Ia teringat bagaimana ia memohon lebih banyak dinar, bagaimana ia menolak untuk merasa cukup. Apakah ini akibat dari keserakahannya?
Namun sebelum ia bisa berpikir lebih jauh, Syeikh Ibnu Hajar berkata, “Kita tidak boleh langsung mengambil kesimpulan. Kita harus berdoa dan meminta petunjuk.”
Ia menoleh ke arah orang-orang yang berkumpul. “Mari kita semua berdoa bersama.”
Orang-orang mengangguk dan segera mengangkat tangan mereka, memohon kepada Allah agar air Zamzam kembali.
Sang istri ikut mengangkat tangannya, tetapi hatinya masih dipenuhi rasa bersalah.
Saat semua orang berdoa, angin berembus pelan. Udara malam terasa lebih dingin dari biasanya.
Dan tiba-tiba… terdengar suara tetesan air.

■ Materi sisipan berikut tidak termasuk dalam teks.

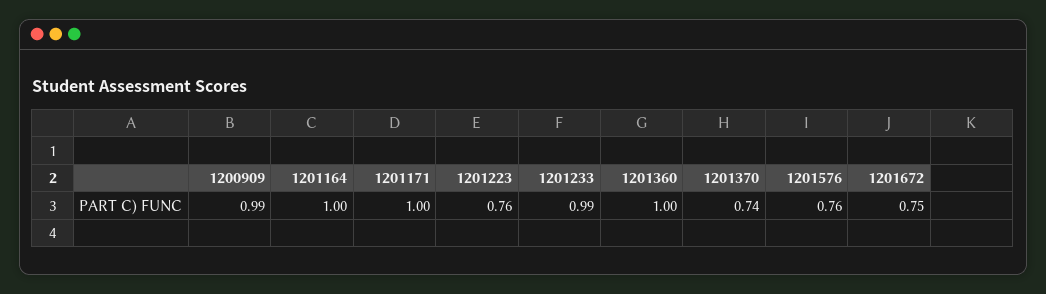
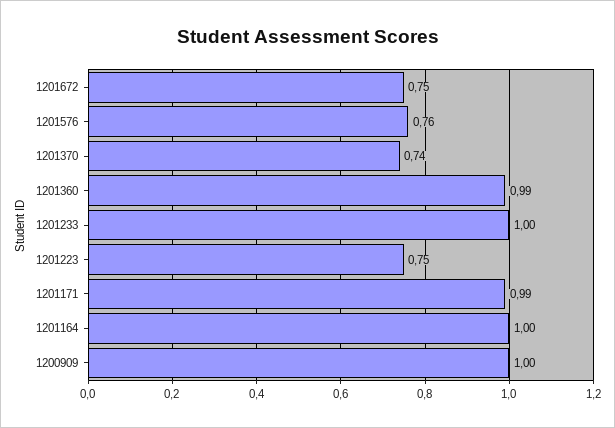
  {
-   "1200909": 0.99,
+   "1200909": 1,
    "1201164": 1,
-   "1201171": 1,
+   "1201171": 0.99,
-   "1201223": 0.76,
+   "1201223": 0.75,
-   "1201233": 0.99,
+   "1201233": 1,
-   "1201360": 1,
+   "1201360": 0.99,
    "1201370": 0.74,
    "1201576": 0.76,
    "1201672": 0.75
  }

Perlahan, semua orang membuka mata dan menatap ke dalam sumur.
Sang istri menahan napas.
Tetesan air mulai bermunculan dari celah-celah batuan di dasar sumur.
Lalu, semakin banyak.
Dan semakin banyak lagi.
Beberapa saat kemudian, air kembali mengisi sumur, berkilauan di bawah cahaya bulan.

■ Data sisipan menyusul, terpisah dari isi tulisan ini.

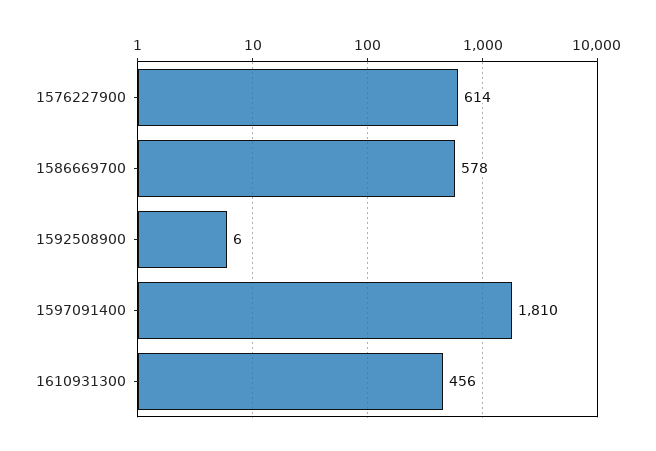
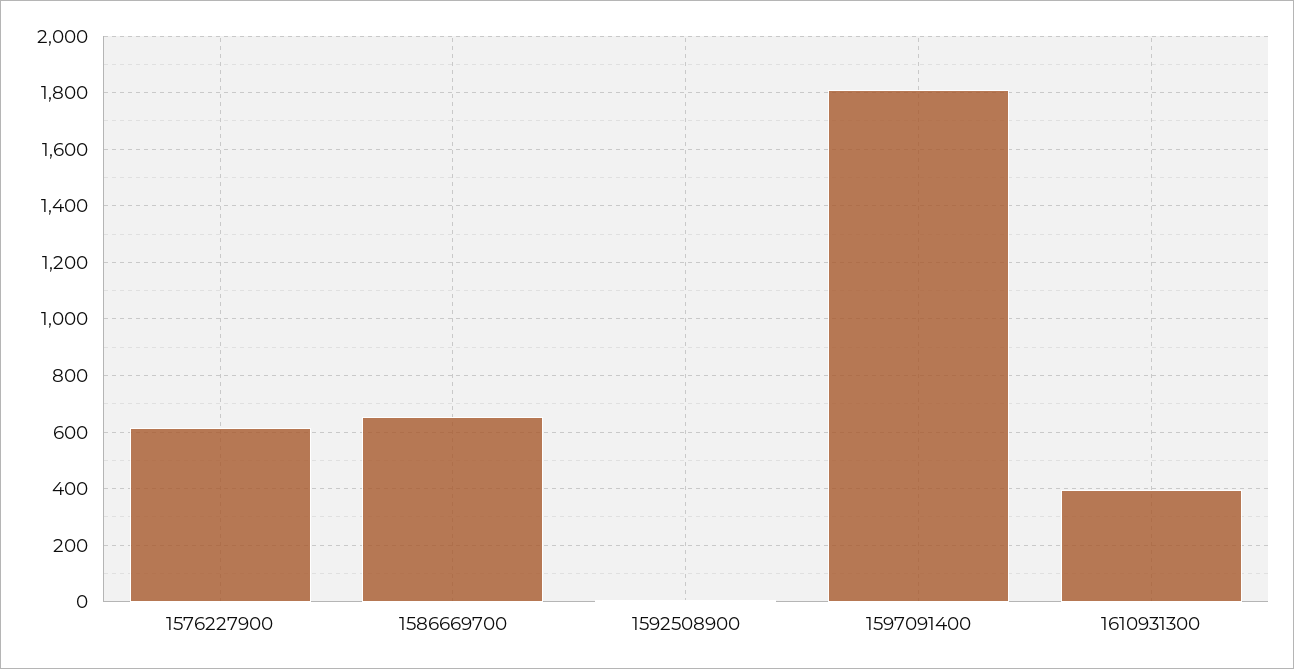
  {
    "1576227900": 614,
-   "1586669700": 578,
+   "1586669700": 650,
    "1592508900": 6,
    "1597091400": 1810,
-   "1610931300": 456
+   "1610931300": 400
  }

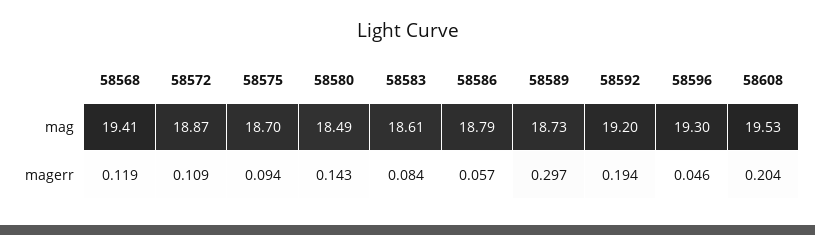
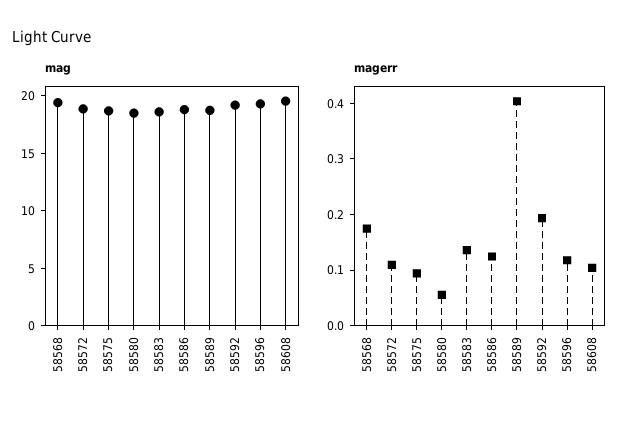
  {
    "mag": {
      "58568": 19.41,
      "58572": 18.87,
      "58575": 18.7,
      "58580": 18.49,
      "58583": 18.61,
      "58586": 18.79,
      "58589": 18.73,
      "58592": 19.2,
      "58596": 19.3,
      "58608": 19.53
    },
    "magerr": {
-     "58568": 0.119,
+     "58568": 0.18,
      "58572": 0.109,
      "58575": 0.094,
-     "58580": 0.143,
+     "58580": 0.06,
-     "58583": 0.084,
+     "58583": 0.14,
-     "58586": 0.057,
+     "58586": 0.12,
-     "58589": 0.297,
+     "58589": 0.4,
      "58592": 0.194,
-     "58596": 0.046,
+     "58596": 0.12,
-     "58608": 0.204
+     "58608": 0.1
    }
  }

Sorak sorai langsung terdengar.
“Alhamdulillah!”
“Airnya kembali!”
Namun, di tengah kegembiraan itu, Syeikh menatap dalam-dalam ke arah sumur, lalu beralih ke istrinya.
Tatapan itu tidak marah, tetapi penuh makna.
Sang istri menggigit bibirnya. Ia tahu bahwa air Zamzam kembali bukan karena dirinya. Itu adalah kemurahan Allah.
Tetapi dalam hatinya, ia sadar bahwa ia telah melewati batas.
Ia menatap sumur itu sekali lagi, kali ini dengan perasaan yang berbeda.
Bukan ketamakan.
Bukan keinginan untuk memiliki lebih.
Tetapi dengan rasa syukur.
Dan untuk pertama kalinya dalam hidupnya, ia mulai memahami makna dari kata-kata suaminya.
“Dunia adalah sangkar emas yang membunuh sayap.”